‘Weaponizing insecurity’: Covid-19 tests legitimacy of all modes of governance


Autocratic and illiberal leaders are using the coronavirus crisis to weaponize insecurity, says journalist and historian Anne Applebaum. She talks to Financial Times’ columnist Gideon Rachman  about the threat to democracy as authoritarians exploit public willingness to have freedoms curtailed during the coronavirus crisis.

Leaders like Viktor Orban in Hungary are “weaponizing this moment of insecurity,” says Applebaum, a board member of the National Endowment for Democracy (NED). 

Shaken by an unprecedented peaceful protest movement that has been going on for over a year, the Algerian authorities are capitalizing on the coronavirus outbreak to strike back at civil society and opposition figures in a desperate effort to stifle dissent and end the protests, analyst Dalia Ghanem observes. The arrest and summons of protestors to go to police stations underline that human rights in Algeria are under threat, she writes for @CarnegieMEC.

Covid-19 will be a test of legitimacy for all modes of state governance, says analyst Bruno Tertrais. Will that mean that it could be the indirect cause of new revolts or revolutions?
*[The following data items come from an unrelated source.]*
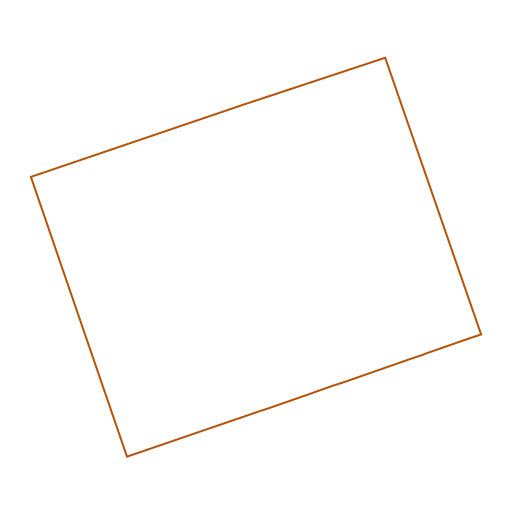 the district of Deuel, South Dakota, United States of America, rotated 71°
{"feature_id": "52423323B13403863294049", "entity_name": "Deuel", "entity_type": "district", "adm_level": 2, "iso_a3": "USA", "parent_name": "United States of America", "parent_adm1": "South Dakota", "projection": "natural_earth1", "projection_center": [-96.521, 44.761], "detail": "fine", "context": "isolated", "style": "outline", "palette": "amber", "viewbox_px": 512, "rotation_deg": 71, "n_neighbors": 0, "source": "geoboundaries", "source_scale": "gbopen_adm2", "svg_char_len": 437}
<svg xmlns="http://www.w3.org/2000/svg" viewBox="0 0 512 512"><g transform="rotate(71 256 256)"><path d="M108.8,218.1L107.9,443.1L403.7,443.3L403.7,442.9L403.8,368.1L403.8,367.6L403.9,305.5L404.1,292.4L403.9,256.0L404.0,254.9L403.8,242.5L403.7,230.1L403.7,228.5L403.7,223.9L403.9,217.2L403.6,144.2L403.7,129.8L403.5,126.4L403.3,81.5L403.5,68.8L403.5,68.7L110.6,69.3L108.8,218.1Z" fill="none" stroke="#b45309" stroke-width="2"/></g></svg>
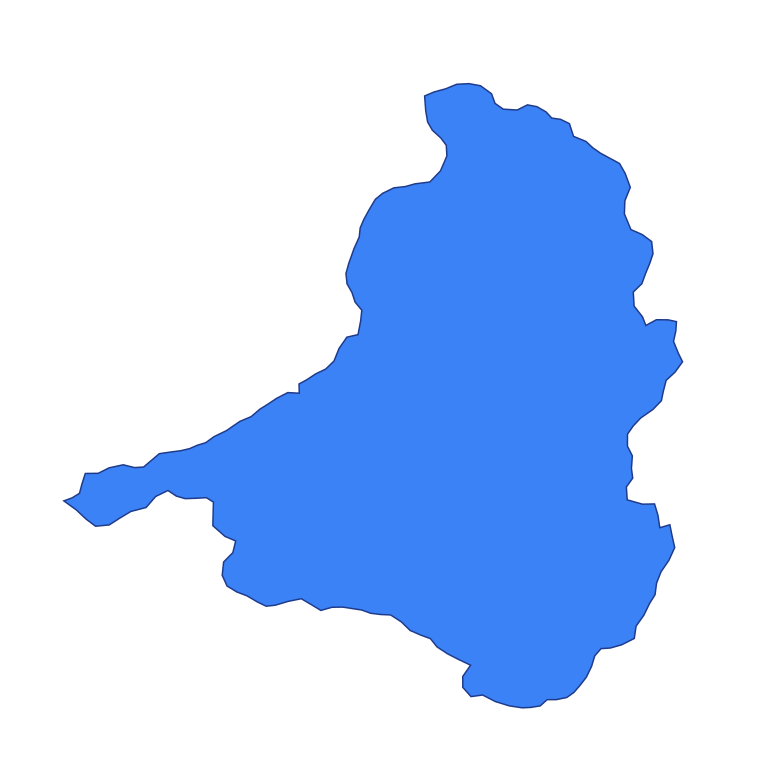 Cambuí, Minas Gerais, Brazil (orthographic projection), rotated 186°
{"feature_id": "56859067B55760606660323", "entity_name": "Cambuí", "entity_type": "district", "adm_level": 2, "iso_a3": "BRA", "parent_name": "Brazil", "parent_adm1": "Minas Gerais", "projection": "orthographic", "projection_center": [-46.068, -22.592], "detail": "fine", "context": "isolated", "style": "filled", "palette": "blue", "viewbox_px": 768, "rotation_deg": 186, "n_neighbors": 0, "source": "geoboundaries", "source_scale": "gbopen_adm2", "svg_char_len": 2520}
<svg xmlns="http://www.w3.org/2000/svg" viewBox="0 0 768 768"><g transform="rotate(186 384 384)"><path d="M108.5,157.1L108.0,169.5L101.4,181.2L96.9,193.6L92.4,202.8L92.1,214.5L88.9,226.1L82.2,238.5L77.8,251.7L81.8,263.7L85.0,273.9L94.7,269.9L97.8,282.0L102.4,293.0L114.3,291.5L130.0,294.2L132.2,306.9L126.8,316.4L129.1,325.9L129.5,338.5L135.4,347.6L136.6,359.6L131.7,368.4L125.1,377.1L114.0,386.7L106.4,396.3L105.5,405.5L103.8,417.1L95.8,426.2L89.4,437.3L94.4,445.2L100.5,456.6L99.3,467.4L99.7,476.6L108.2,477.5L119.8,476.4L129.7,469.6L134.0,477.9L143.4,487.6L145.7,501.5L138.0,510.8L135.4,521.3L132.3,531.8L130.1,541.6L132.7,553.6L142.6,559.5L154.6,563.4L162.7,578.3L163.6,591.4L159.6,605.3L166.2,618.7L172.8,627.9L183.2,632.2L192.9,636.2L201.3,640.9L208.4,646.3L221.4,650.1L226.8,662.3L236.1,665.7L245.0,666.0L251.2,671.5L260.9,675.8L270.5,676.6L280.2,670.4L294.1,669.8L302.9,674.7L307.4,683.9L319.2,690.7L330.9,691.6L343.0,689.7L353.8,683.9L364.3,679.9L373.7,674.7L371.1,660.2L368.0,649.1L362.4,641.4L353.2,634.6L347.0,627.9L345.3,617.3L350.1,601.9L359.5,589.7L374.1,586.3L383.4,582.6L394.7,580.1L405.3,573.5L411.9,566.8L416.9,556.0L421.3,545.5L424.0,536.7L424.0,527.7L428.0,515.4L431.7,500.0L433.4,489.9L431.2,479.7L425.4,471.6L421.3,462.4L413.8,455.1L413.8,444.5L415.0,430.4L425.8,426.7L432.4,414.7L436.1,401.7L443.5,392.8L452.9,387.0L461.6,379.9L468.5,375.2L467.3,366.0L478.8,365.4L489.2,358.6L497.0,352.1L504.8,346.0L512.8,337.6L523.4,331.8L535.9,321.1L547.5,313.9L555.2,307.0L563.2,303.6L570.6,299.4L579.2,296.4L588.5,294.2L600.2,291.2L608.5,282.5L614.4,276.3L623.3,274.8L634.9,276.4L648.6,271.9L658.9,265.3L671.7,263.8L674.0,252.7L675.4,243.5L682.2,238.2L690.2,234.3L676.8,226.6L666.2,218.5L656.0,212.4L642.6,215.1L633.0,222.8L622.4,230.8L607.7,236.3L599.3,248.3L587.7,255.5L578.8,250.8L569.8,249.2L559.0,250.7L548.8,252.4L541.3,248.7L540.5,238.5L539.4,225.2L526.2,215.8L515.1,212.4L516.7,200.5L524.9,190.2L524.9,176.8L519.0,166.7L508.7,161.8L498.1,159.0L487.4,154.1L478.0,150.7L469.1,152.6L456.6,157.8L443.8,161.8L433.5,157.1L423.1,152.2L412.5,156.5L401.9,157.8L382.6,156.9L373.2,154.6L363.5,154.4L353.3,155.0L342.0,149.3L332.2,141.6L321.1,138.1L311.2,135.6L303.8,128.1L292.6,122.3L280.7,117.7L268.5,113.4L275.1,101.4L273.9,90.5L264.8,82.2L253.4,85.0L240.0,79.8L225.8,77.0L212.7,76.4L204.2,77.7L195.0,80.2L188.8,87.1L179.7,88.1L169.5,91.3L162.9,97.1L157.8,104.4L152.1,113.6L148.1,124.7L146.0,135.6L140.5,143.5L131.3,145.1L120.5,149.4L108.5,157.1Z" fill="#3b82f6" stroke="#1e3a8a" stroke-width="1.5"/></g></svg>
Probably not in the short term, as societies will be, for several months, too weakened and preoccupied with a possible return to normal life.

The rise of populism could come to a halt, he writes for the Fondation pour la recherche stratégique:

  • Firstly because one of its characteristics is the distrust of expertise and institutions. Such distrust had certainly not disappeared at the beginning of April (as the chloroquine controversy, for example, showed). But its possible human and financial costs will certainly be pointed out in the end.
  • Secondly, because most populist leaders …….have so far shown a certain inability to be receptive to the immediate concerns of their fellow citizens, and to express the necessary empathy.
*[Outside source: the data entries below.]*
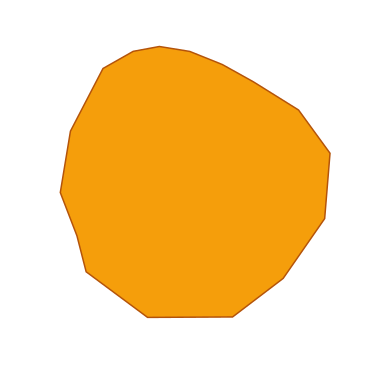 the district of Kamituga, Sud-Kivu, Democratic Republic of the Congo, rotated 288°
{"feature_id": "63176286B35677174574617", "entity_name": "Kamituga", "entity_type": "district", "adm_level": 2, "iso_a3": "COD", "parent_name": "Democratic Republic of the Congo", "parent_adm1": "Sud-Kivu", "projection": "orthographic", "projection_center": [28.195, -3.062], "detail": "fine", "context": "isolated", "style": "filled", "palette": "amber", "viewbox_px": 384, "rotation_deg": 288, "n_neighbors": 0, "source": "geoboundaries", "source_scale": "gbopen_adm2", "svg_char_len": 366}
<svg xmlns="http://www.w3.org/2000/svg" viewBox="0 0 384 384"><g transform="rotate(288 192 192)"><path d="M114.8,96.1L83.4,116.0L59.0,188.5L85.7,269.2L138.0,305.4L207.7,326.4L271.5,311.3L302.9,268.0L315.7,216.6L322.6,181.5L325.0,146.4L320.3,116.0L307.6,92.6L282.0,69.2L212.3,57.6L150.8,66.9L114.8,96.1Z" fill="#f59e0b" stroke="#b45309" stroke-width="1.5"/></g></svg>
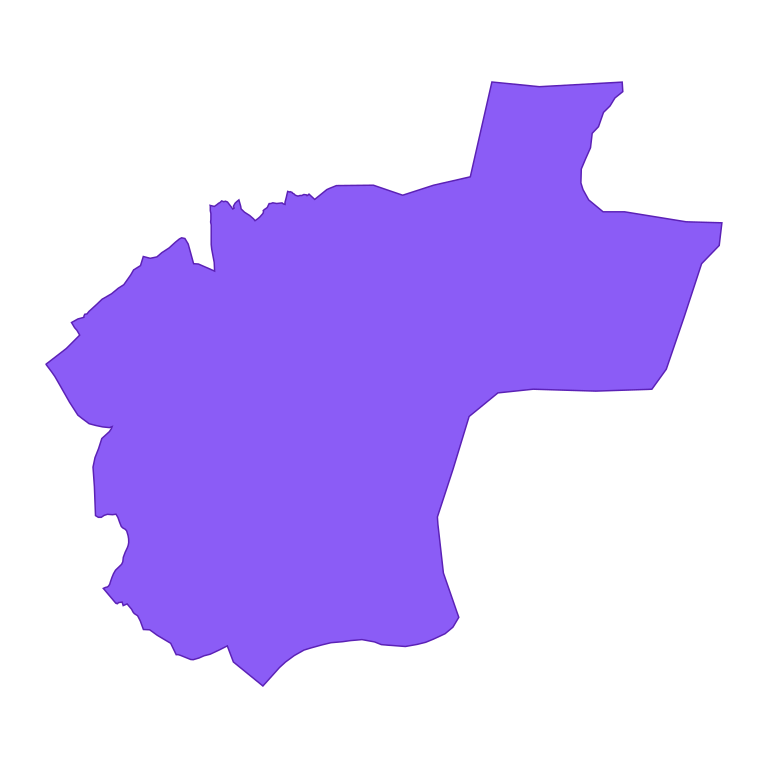 outline of Orumba South, Anambra, Nigeria
{"feature_id": "59680162B16963737840115", "entity_name": "Orumba South", "entity_type": "district", "adm_level": 2, "iso_a3": "NGA", "parent_name": "Nigeria", "parent_adm1": "Anambra", "projection": "robinson", "projection_center": [7.202, 6.0], "detail": "fine", "context": "isolated", "style": "filled", "palette": "violet", "viewbox_px": 768, "rotation_deg": 0, "n_neighbors": 0, "source": "geoboundaries", "source_scale": "gbopen_adm2", "svg_char_len": 3155}
<svg xmlns="http://www.w3.org/2000/svg" viewBox="0 0 768 768"><path d="M491.9,82.0L470.3,176.8L433.6,185.2L402.7,195.2L373.4,185.2L336.4,185.6L329.2,188.5L326.8,189.6L314.7,199.4L309.0,194.1L307.5,195.5L306.9,195.6L306.6,194.9L303.9,194.5L303.0,194.9L301.9,195.5L299.9,195.5L299.0,195.8L297.9,196.1L297.1,195.8L295.5,195.3L294.3,194.3L293.8,193.7L292.5,193.2L292.1,192.4L290.2,191.7L289.7,192.0L287.7,191.4L286.7,195.5L286.4,197.0L285.0,202.3L285.0,204.4L283.3,203.9L282.1,202.9L276.7,203.5L272.8,202.8L270.9,203.5L269.1,203.6L267.3,207.4L265.8,208.6L264.5,209.4L263.2,210.6L263.5,211.6L263.0,213.4L259.9,216.9L257.7,218.8L255.0,220.7L253.6,218.9L249.7,215.5L244.5,212.2L241.1,208.9L240.7,206.3L238.9,199.9L236.9,201.5L235.1,203.2L233.4,206.2L234.1,208.1L232.8,209.0L227.5,202.0L225.5,201.2L223.7,201.7L221.7,200.9L219.8,202.7L218.6,203.2L217.1,204.5L214.4,206.4L213.0,206.1L210.1,205.4L210.3,206.4L210.3,210.7L210.9,213.6L210.9,219.5L210.6,222.0L211.2,224.9L211.2,244.5L211.7,249.1L214.2,262.4L214.6,271.1L198.4,264.0L193.6,263.7L188.2,244.0L184.9,238.5L181.6,237.8L179.3,239.0L175.6,242.0L169.0,248.0L161.9,252.6L156.9,256.9L150.2,258.3L143.3,256.5L140.5,265.6L133.6,269.9L130.8,274.8L123.8,284.7L118.3,288.2L111.5,293.8L102.1,299.2L95.9,305.1L89.0,311.4L87.0,313.9L84.7,314.3L83.9,316.2L83.9,317.3L80.7,318.2L78.0,318.9L71.5,322.5L73.4,325.7L74.6,327.7L76.9,330.3L79.7,335.1L66.3,348.5L46.1,364.1L46.1,364.5L51.5,371.7L54.8,376.4L59.3,384.2L69.6,402.3L77.9,415.2L79.9,416.7L82.0,418.4L89.1,423.7L95.9,425.5L102.6,426.9L109.5,427.6L112.1,426.6L111.2,428.9L109.4,431.6L101.8,438.5L98.6,448.5L95.0,457.6L93.0,467.1L94.4,486.7L95.5,515.6L98.3,517.3L101.3,517.3L104.1,515.4L107.4,514.3L112.5,514.7L116.0,514.2L117.9,517.4L119.7,522.5L121.3,526.5L122.9,528.0L125.3,529.3L126.7,531.0L128.1,535.7L128.6,538.9L128.7,542.6L128.2,545.3L127.3,547.8L125.2,552.2L123.3,557.3L122.8,561.8L121.6,564.3L118.1,567.7L115.5,570.2L113.5,573.7L112.0,577.3L110.4,581.9L109.7,584.3L108.4,586.2L107.3,587.0L105.5,587.4L103.3,588.4L115.8,603.2L116.4,603.2L116.5,603.5L117.5,603.7L118.5,602.6L122.1,602.1L123.2,605.6L127.1,603.9L131.6,609.3L133.0,612.0L134.3,613.6L137.6,615.7L140.3,621.0L143.4,629.5L149.7,629.8L157.4,635.4L170.7,643.3L176.2,654.7L178.0,654.6L180.3,655.3L190.7,659.5L193.2,659.7L199.0,658.0L204.0,655.8L210.2,654.2L219.0,650.1L227.3,645.9L233.4,662.0L262.9,686.0L273.7,674.0L279.5,667.5L285.4,662.1L294.2,655.6L303.9,650.1L310.7,648.0L322.3,644.8L331.0,642.7L342.6,641.7L350.4,640.6L355.1,640.2L362.0,639.6L374.5,641.9L381.3,644.6L389.4,645.3L390.0,645.3L405.4,646.5L417.2,644.4L425.7,642.3L433.5,639.1L445.1,633.7L452.9,627.2L458.8,617.3L456.7,611.4L451.0,594.9L443.4,573.0L438.4,528.6L437.9,524.3L437.4,517.0L453.0,469.3L469.1,416.5L497.9,392.9L533.2,389.2L546.4,389.6L565.7,390.2L595.8,391.1L647.8,389.4L651.9,389.2L666.3,369.2L684.2,316.8L701.6,263.7L719.2,245.5L721.9,222.8L686.2,221.8L624.5,211.8L603.1,211.8L596.2,206.1L588.7,199.9L583.0,189.6L580.9,182.9L581.3,169.0L585.6,158.8L590.5,147.8L592.2,133.3L598.5,126.7L603.5,112.4L610.0,106.0L614.9,98.0L622.8,91.6L622.2,82.1L539.4,86.7L491.9,82.0Z" fill="#8b5cf6" stroke="#5b21b6" stroke-width="1.5"/></svg>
COVID-19 may well not alter – much less reverse – tendencies evident before the crisis, argues Dani Rodrik, Professor of International Political Economy at Harvard University’s John F. Kennedy School of Government.

Neoliberalism will continue its slow death. Populist autocrats will become even more authoritarian. Hyper-globalization will remain on the defensive as nation-states reclaim policy space, he writes for Project Syndicate. China and the US will continue on their collision course. And the battle within nation-states among oligarchs, authoritarian populists, and liberal internationalists will intensify, while the left struggles to devise a program that appeals to a majority of voters.

The COVID-19 pandemic has something for everyone. Nobody is immune to the Rorschach test—and certainly not big-picture thinkers who seem convinced that the pandemic is a turning point, notes analyst Dalibor Rohac.

“This is not a temporary rupture in an otherwise stable equilibrium,” writes John Gray in an intriguing piece in the the New Statesman. “Yes, the storm will pass, humankind will survive, most of us will still be alive—but we will inhabit a different world,” Yuval Noah Harari writes in a widely quoted article in the Financial Times, in which he outlines the stark choices facing humankind after the crisis: between the surveillance state and citizen empowerment, political parochialism and global cooperation.


The effects on the human psyche and our shared culture are even harder to pin down than the economic effects, he writes for the American Interest. This may be yet another step in the direction of the loneliness crisis, with corrosive political effects. Counterintuitively, though, the ongoing collective “mobilization” in the form of individuals staying at home can provide a shared experience that will cut through ideological and partisan lines and reinvigorate our civic interactions once the era of self-isolation ends.

But there are good reasons to doubt Stephen Walt’s thesis that “Covid-19 will also accelerate the shift in power and influence from west to east. The response in Europe and America has been slow and haphazard by comparison [with China, South Korea and Singapore], further tarnishing the aura of the western ‘brand’”, Tertrais adds.